Настя, уставшая, продолжала свой жестокий танец. Комната наполнилась дымом, огонь с компьютерного стола перекинулся на шторы и ковер. Настя, не чувствуя боли, полностью отдавалась танцу. Если только мама права, если она и есть убийца, то ее ненависть должна сделать то, что нужно.

Пробиваясь сквозь музыку в голове, появилась надпись на школьной доске. Мне не нужен этот Мир без тебя. И это так. Грохот за дверью стал невыносимым. За дверью? Грохот был везде. Стены пошли трещинами, обои расходились и отслаивались. Огонь, казалось, выбрал себе определенное место и не шел дальше. Его целью был компьютер и все, что в радиусе метра. Пожар был всего лишь одной из декораций разрухи вокруг, разрухи в ней самой. Она чувствовала, что танец подходил к концу, и ждала, что ее вот-вот хватит удар, или на очередном па остановится сердце, или потемнеет в глазах… Огромная трещина разрезала угол, устремилась к потолку, и взорвалась осколками штукатурка, обнажая обрешетку. И все стихло. Музыка и грохот, треск и голоса, шум дороги и пение птиц. Даже прожорливый огонь погас в один миг, будто задутая свеча. Казалось, все умерло вокруг. Все умерло, кроме Насти. Она посмотрела на свои руки. Ощупала себя. Она жива.

Настя подошла к двери, висящей на одной петле. Стул, подпиравший ручку, исчез, а может, лежал среди обломков шкафа под кусками обоев. Под ногами хрустела штукатурка. Настя дотронулась до двери, и та подалась на нее, провиснув еще сильнее. «Может, я умерла и сейчас нахожусь на том свете?» – подумала Настя, когда вышла в коридор. Мамы не было видно, что заставило ее поверить в придуманную версию. Я все-таки умерла.

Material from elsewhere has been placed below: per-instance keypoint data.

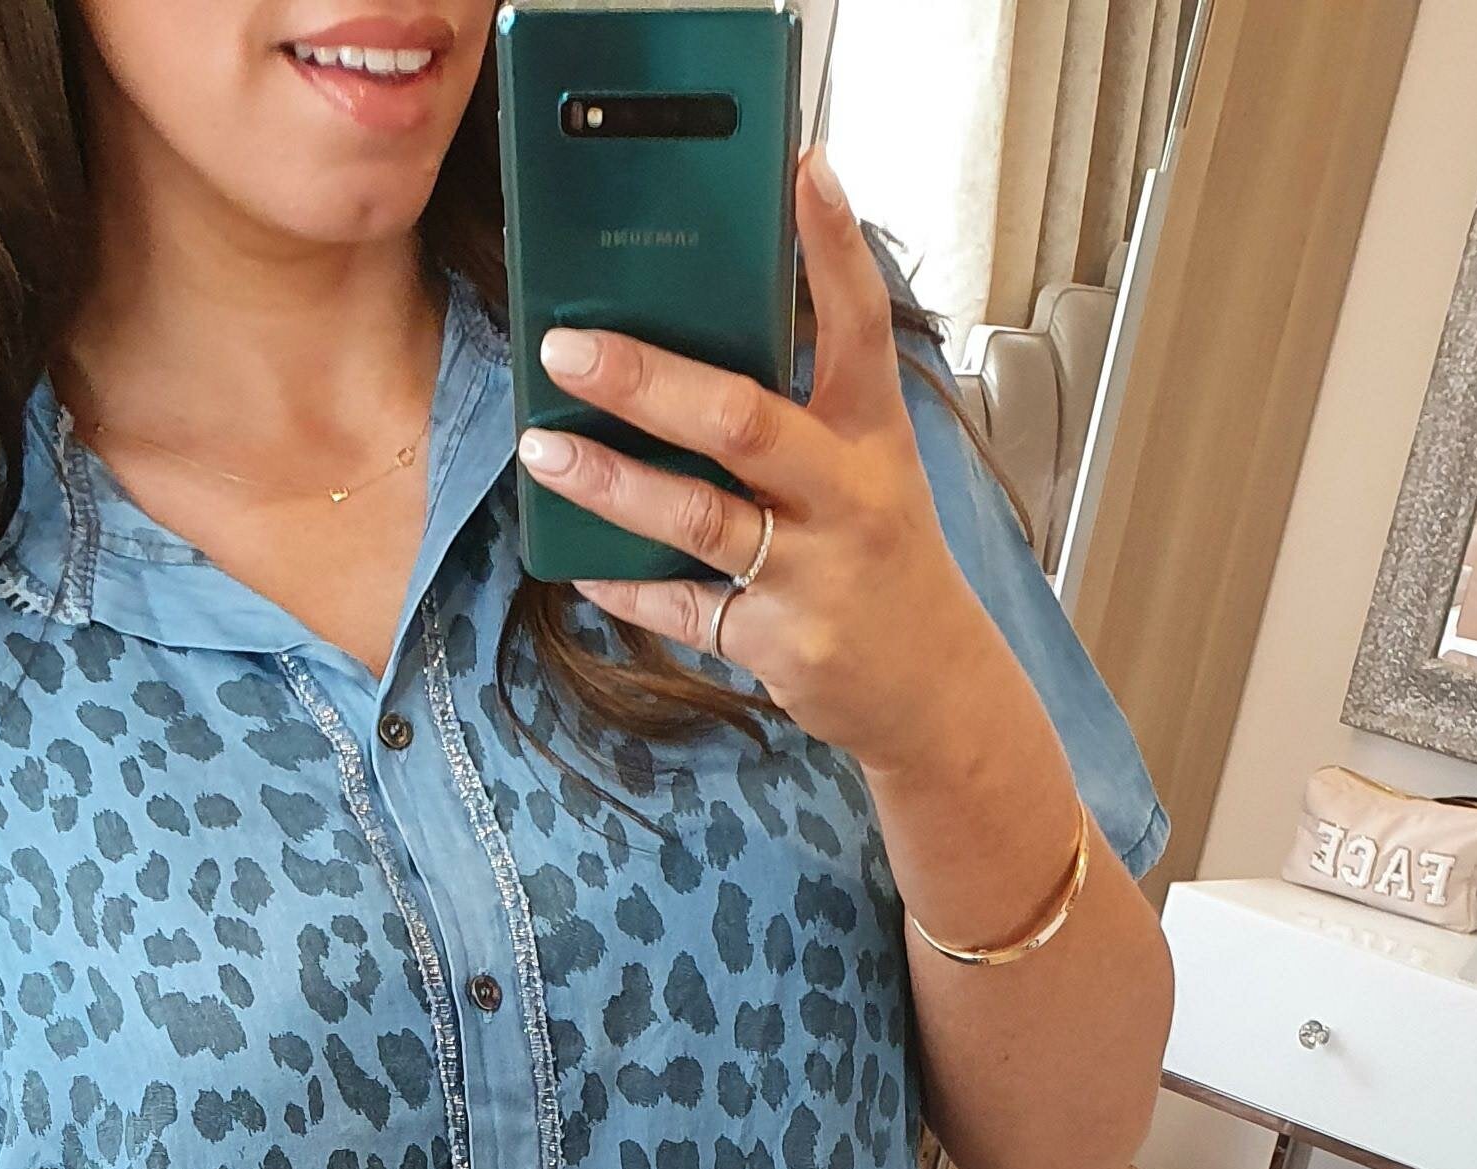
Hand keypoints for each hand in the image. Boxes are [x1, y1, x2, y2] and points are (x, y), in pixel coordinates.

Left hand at [519, 144, 984, 777]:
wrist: (933, 688)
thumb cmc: (884, 561)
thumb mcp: (869, 472)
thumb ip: (801, 415)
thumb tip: (690, 355)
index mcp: (873, 437)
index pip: (860, 325)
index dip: (834, 248)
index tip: (804, 171)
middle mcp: (848, 498)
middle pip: (742, 421)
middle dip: (647, 381)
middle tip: (569, 347)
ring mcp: (814, 575)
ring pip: (697, 519)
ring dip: (610, 482)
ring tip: (543, 448)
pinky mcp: (780, 644)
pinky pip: (686, 610)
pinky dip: (630, 587)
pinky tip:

Мама лежала на потрескавшейся бетонной дорожке у калитки. Слетевший с крыши гофрированный лист разрезал ее пополам. Настя опустилась на колени, в кожу впились мелкие камешки и осколки стекла. Она не чувствовала боли, ее нервные окончания были мертвы, как и все вокруг. Она даже не хотела выходить за калитку, чтобы убедиться в этом. Настя знала, она убила их всех. Всех, кроме себя. Скорбь жгла изнутри, но Настя не заплакала. Ей не хотелось плакать. Она хотела убить себя, а в итоге убила людей, которых даже не знала.

– Мама, – прошептала она; первая слеза, горячая, словно расплавленное олово, скатилась по щеке. – Мамочка.

Она никого не хотела убивать, даже когда ее переполняла ненависть.

– Мамочка, – повторила она и услышала, как смычок дотронулся до струн. Где-то далеко, где-то очень далеко.

Настя смахнула слезу, подобрала длинный, словно разделочный нож, осколок стекла и встала на ноги. С первыми звуками виолончели, еще глухими и далекими, она поняла, что сможет еще станцевать. Это будет последний танец в любом случае. Она сильнее сжала осколок, кровь закапала на дорожку и тут же исчезла в трещинах в бетоне. При вступлении скрипок Настя начала танцевать, спотыкаясь и теряя силы с каждым последующим па. Это был последний танец.